> Action item
Every entry must be repeated exactly. Exclude all pictures.

> Data for this task
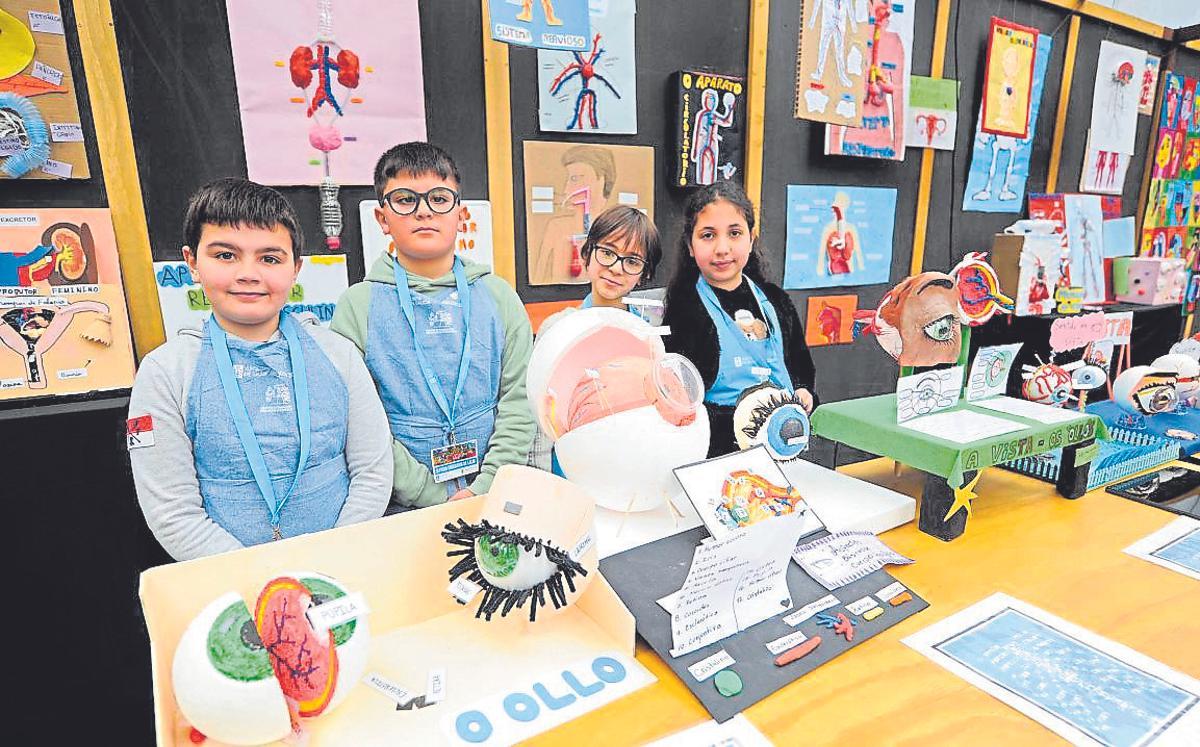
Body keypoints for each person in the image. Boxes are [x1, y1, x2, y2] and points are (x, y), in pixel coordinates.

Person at [128, 178, 392, 561]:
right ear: (192, 263)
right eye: (225, 256)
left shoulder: (339, 354)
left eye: (270, 258)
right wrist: (256, 576)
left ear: (296, 268)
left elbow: (373, 471)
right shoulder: (165, 373)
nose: (248, 273)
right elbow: (172, 512)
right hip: (230, 581)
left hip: (344, 566)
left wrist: (337, 558)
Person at [333, 142, 535, 509]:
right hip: (398, 504)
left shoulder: (500, 297)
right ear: (383, 218)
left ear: (460, 213)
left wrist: (486, 486)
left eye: (439, 199)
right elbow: (358, 422)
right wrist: (430, 494)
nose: (424, 212)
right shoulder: (357, 307)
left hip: (494, 493)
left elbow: (520, 402)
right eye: (405, 200)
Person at [662, 181, 817, 457]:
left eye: (734, 233)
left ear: (751, 238)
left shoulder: (776, 300)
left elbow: (802, 367)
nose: (722, 248)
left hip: (783, 447)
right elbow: (680, 399)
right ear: (690, 244)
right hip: (715, 454)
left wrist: (805, 392)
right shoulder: (684, 308)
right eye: (708, 236)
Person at [528, 205, 663, 472]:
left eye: (632, 261)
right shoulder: (558, 329)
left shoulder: (650, 334)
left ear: (644, 274)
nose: (616, 268)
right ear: (588, 253)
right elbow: (539, 419)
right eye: (607, 253)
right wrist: (540, 477)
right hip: (569, 469)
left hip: (629, 468)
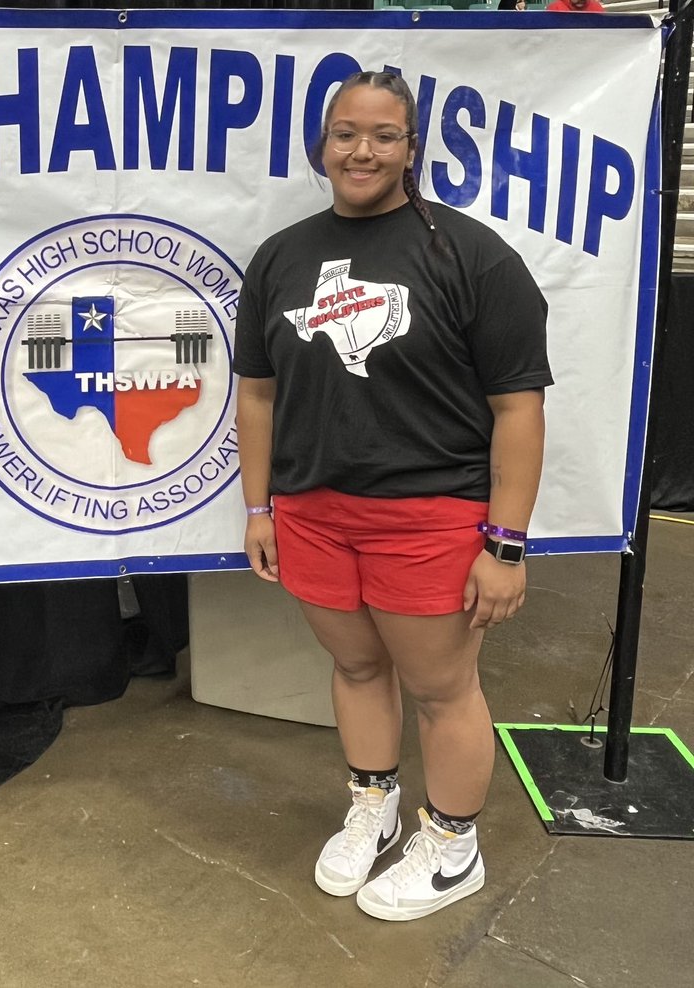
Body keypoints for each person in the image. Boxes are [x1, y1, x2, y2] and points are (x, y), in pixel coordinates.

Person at [233, 70, 551, 921]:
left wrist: (506, 544)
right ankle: (372, 806)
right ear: (320, 145)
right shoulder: (281, 257)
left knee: (443, 689)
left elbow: (518, 407)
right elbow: (256, 394)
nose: (361, 150)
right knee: (356, 663)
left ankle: (453, 846)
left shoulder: (470, 254)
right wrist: (259, 508)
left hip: (433, 516)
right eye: (345, 133)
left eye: (383, 134)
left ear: (412, 148)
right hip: (313, 513)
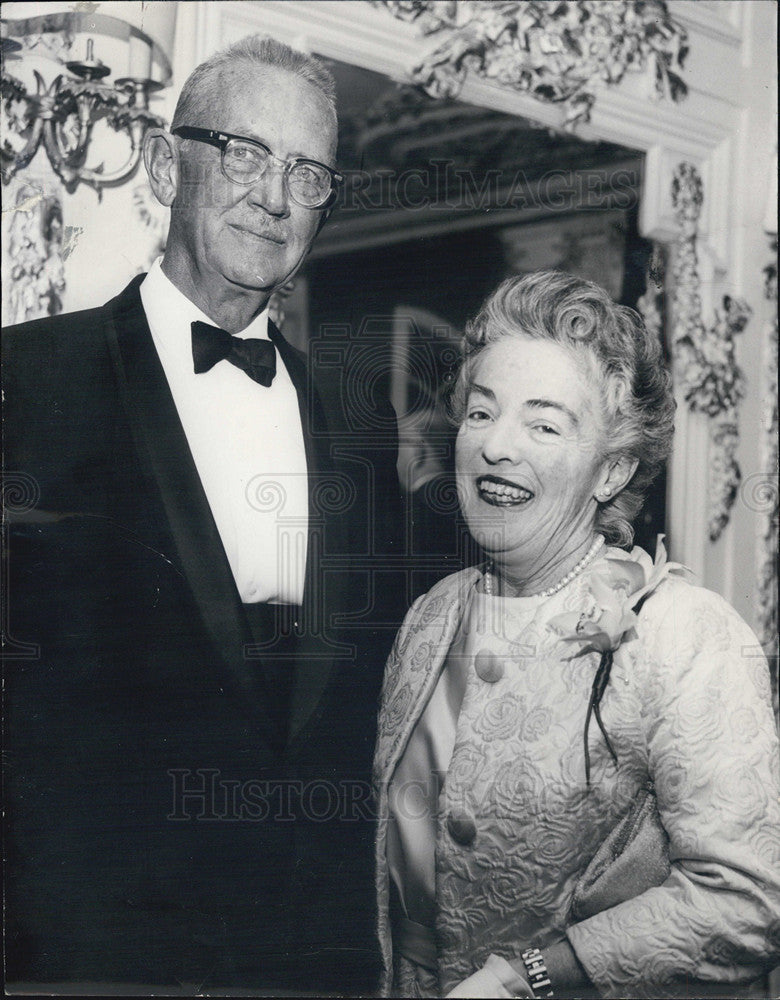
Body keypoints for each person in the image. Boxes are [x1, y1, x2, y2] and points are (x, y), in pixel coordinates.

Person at [3, 35, 402, 994]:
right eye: (246, 152)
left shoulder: (359, 428)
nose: (274, 194)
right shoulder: (23, 381)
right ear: (172, 160)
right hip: (85, 948)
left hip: (308, 958)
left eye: (308, 173)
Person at [373, 270, 780, 997]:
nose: (497, 446)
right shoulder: (429, 618)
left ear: (612, 469)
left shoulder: (686, 634)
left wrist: (536, 976)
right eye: (480, 412)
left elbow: (748, 903)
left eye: (544, 424)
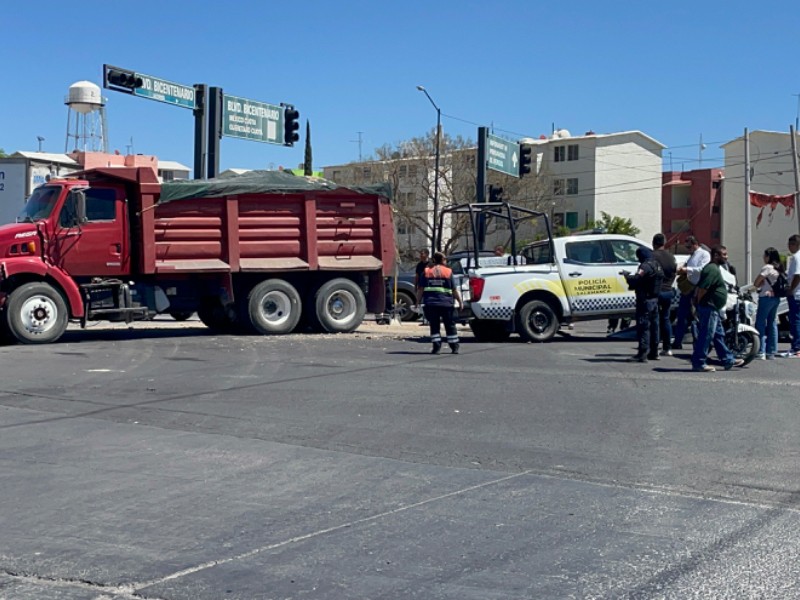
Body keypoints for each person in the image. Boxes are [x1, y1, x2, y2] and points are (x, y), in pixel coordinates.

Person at [691, 245, 745, 372]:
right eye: (724, 254)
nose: (726, 257)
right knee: (706, 335)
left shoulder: (715, 268)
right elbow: (702, 289)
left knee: (718, 335)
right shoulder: (712, 269)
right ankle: (699, 362)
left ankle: (727, 359)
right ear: (716, 255)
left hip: (714, 309)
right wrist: (698, 305)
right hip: (709, 307)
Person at [623, 247, 663, 362]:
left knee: (643, 326)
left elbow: (636, 279)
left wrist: (627, 276)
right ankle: (654, 352)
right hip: (655, 299)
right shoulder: (657, 264)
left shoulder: (645, 266)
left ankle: (642, 353)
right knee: (655, 327)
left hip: (645, 300)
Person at [418, 251, 463, 354]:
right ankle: (454, 347)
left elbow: (420, 289)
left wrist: (417, 301)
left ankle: (436, 347)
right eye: (445, 259)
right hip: (446, 303)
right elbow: (454, 289)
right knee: (450, 325)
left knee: (434, 326)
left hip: (431, 304)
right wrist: (460, 302)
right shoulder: (448, 272)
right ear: (443, 260)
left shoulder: (427, 272)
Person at [673, 235, 710, 350]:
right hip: (688, 288)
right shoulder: (692, 255)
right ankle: (677, 341)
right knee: (682, 315)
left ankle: (698, 341)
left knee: (697, 316)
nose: (688, 249)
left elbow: (702, 269)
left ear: (695, 244)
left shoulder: (704, 254)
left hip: (698, 288)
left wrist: (687, 269)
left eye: (689, 246)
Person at [753, 247, 783, 360]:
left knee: (760, 323)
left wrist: (760, 283)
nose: (763, 258)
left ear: (768, 257)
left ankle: (760, 351)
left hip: (766, 297)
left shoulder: (767, 268)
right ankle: (771, 351)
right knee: (772, 323)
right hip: (776, 297)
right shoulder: (779, 268)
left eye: (765, 256)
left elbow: (756, 283)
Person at [651, 233, 677, 356]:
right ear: (664, 243)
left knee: (654, 319)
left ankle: (654, 348)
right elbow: (674, 272)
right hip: (668, 291)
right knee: (665, 319)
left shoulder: (652, 256)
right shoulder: (671, 257)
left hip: (656, 292)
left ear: (654, 243)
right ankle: (667, 348)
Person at [779, 234, 800, 358]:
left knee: (795, 321)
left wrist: (791, 289)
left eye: (791, 244)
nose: (789, 247)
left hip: (796, 294)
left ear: (796, 245)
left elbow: (798, 275)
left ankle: (796, 348)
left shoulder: (797, 257)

> Response
Body keypoints for each person in the image. Boxes are [x1, y1, x2, y2] and points are (x, y), in pixel coordinates.

Person at [128, 178, 392, 561]:
right ear: (192, 263)
right eye: (225, 256)
left shoulder: (339, 354)
left eye: (270, 258)
right wrist: (256, 576)
left ear: (296, 268)
left elbow: (373, 471)
right shoulder: (165, 373)
nose: (248, 273)
right elbow: (172, 512)
right hip: (230, 581)
left hip: (344, 566)
left wrist: (337, 558)
Person at [333, 142, 535, 509]:
right hip: (398, 504)
left shoulder: (500, 297)
right ear: (383, 218)
left ear: (460, 213)
left wrist: (486, 486)
left eye: (439, 199)
right elbow: (358, 422)
right wrist: (430, 494)
nose: (424, 212)
right shoulder: (357, 307)
left hip: (494, 493)
left elbow: (520, 402)
right eye: (405, 200)
Person at [662, 181, 817, 457]:
left eye: (734, 233)
left ear: (751, 238)
left shoulder: (776, 300)
left elbow: (802, 367)
nose: (722, 248)
left hip: (783, 447)
right elbow: (680, 399)
right ear: (690, 244)
right hip: (715, 454)
left wrist: (805, 392)
right shoulder: (684, 308)
right eye: (708, 236)
Person at [528, 205, 663, 472]:
left eye: (632, 261)
right shoulder: (558, 329)
left shoulder: (650, 334)
left ear: (644, 274)
nose: (616, 268)
right ear: (588, 253)
right elbow: (539, 419)
right eye: (607, 253)
right wrist: (540, 477)
right hip: (569, 469)
left hip: (629, 468)
Body keypoints for each person in the image. Boxes are [x1, y1, x2, y2] and points are (x, y), in pixel coordinates.

Person at [233, 70, 551, 921]:
left wrist: (506, 544)
right ankle: (372, 806)
right ear: (320, 145)
right shoulder: (281, 257)
left knee: (443, 689)
left elbow: (518, 407)
right elbow: (256, 394)
nose: (361, 150)
right knee: (356, 663)
left ankle: (453, 846)
left shoulder: (470, 254)
right wrist: (259, 508)
left hip: (433, 516)
right eye: (345, 133)
left eye: (383, 134)
left ear: (412, 148)
right hip: (313, 513)
Body keypoints for each person in the image. Boxes are [x1, y1, x2, y2] and points are (x, y), in pixel coordinates.

Person at [3, 35, 402, 994]:
right eye: (246, 152)
left shoulder: (359, 428)
nose: (274, 194)
right shoulder: (23, 381)
right ear: (172, 160)
right hip: (85, 948)
left hip: (308, 958)
left eye: (308, 173)
Person at [373, 270, 780, 997]:
nose: (497, 446)
right shoulder: (429, 618)
left ear: (612, 469)
left shoulder: (686, 634)
left wrist: (536, 976)
right eye: (480, 412)
left elbow: (748, 903)
left eye: (544, 424)
Body keypoints for each person in the image. Boxes are [x1, y1, x2, y2] and points are (x, y), in pixel coordinates.

Person at [691, 245, 745, 372]:
right eye: (724, 254)
nose: (726, 257)
right knee: (706, 335)
left shoulder: (715, 268)
right elbow: (702, 289)
left knee: (718, 335)
right shoulder: (712, 269)
right ankle: (699, 362)
left ankle: (727, 359)
right ear: (716, 255)
left hip: (714, 309)
right wrist: (698, 305)
right hip: (709, 307)
Person at [623, 247, 663, 362]:
left knee: (643, 326)
left elbow: (636, 279)
left wrist: (627, 276)
right ankle: (654, 352)
right hip: (655, 299)
right shoulder: (657, 264)
left shoulder: (645, 266)
left ankle: (642, 353)
right knee: (655, 327)
left hip: (645, 300)
Person at [418, 251, 463, 354]:
right ankle: (454, 347)
left elbow: (420, 289)
left wrist: (417, 301)
left ankle: (436, 347)
right eye: (445, 259)
right hip: (446, 303)
right elbow: (454, 289)
right knee: (450, 325)
left knee: (434, 326)
left hip: (431, 304)
right wrist: (460, 302)
right shoulder: (448, 272)
right ear: (443, 260)
left shoulder: (427, 272)
Person at [673, 235, 710, 350]:
right hip: (688, 288)
right shoulder: (692, 255)
right ankle: (677, 341)
right knee: (682, 315)
left ankle: (698, 341)
left knee: (697, 316)
nose: (688, 249)
left elbow: (702, 269)
left ear: (695, 244)
left shoulder: (704, 254)
left hip: (698, 288)
left wrist: (687, 269)
left eye: (689, 246)
Person at [753, 247, 783, 360]:
left knee: (760, 323)
left wrist: (760, 283)
nose: (763, 258)
left ear: (768, 257)
left ankle: (760, 351)
left hip: (766, 297)
left shoulder: (767, 268)
right ankle: (771, 351)
right knee: (772, 323)
right hip: (776, 297)
right shoulder: (779, 268)
left eye: (765, 256)
left elbow: (756, 283)
Person at [651, 233, 677, 356]:
right ear: (664, 243)
left knee: (654, 319)
left ankle: (654, 348)
right elbow: (674, 272)
right hip: (668, 291)
right knee: (665, 319)
left shoulder: (652, 256)
right shoulder: (671, 257)
left hip: (656, 292)
left ear: (654, 243)
right ankle: (667, 348)
Person at [779, 234, 800, 358]:
left knee: (795, 321)
left wrist: (791, 289)
left eye: (791, 244)
nose: (789, 247)
left hip: (796, 294)
left ear: (796, 245)
left elbow: (798, 275)
left ankle: (796, 348)
left shoulder: (797, 257)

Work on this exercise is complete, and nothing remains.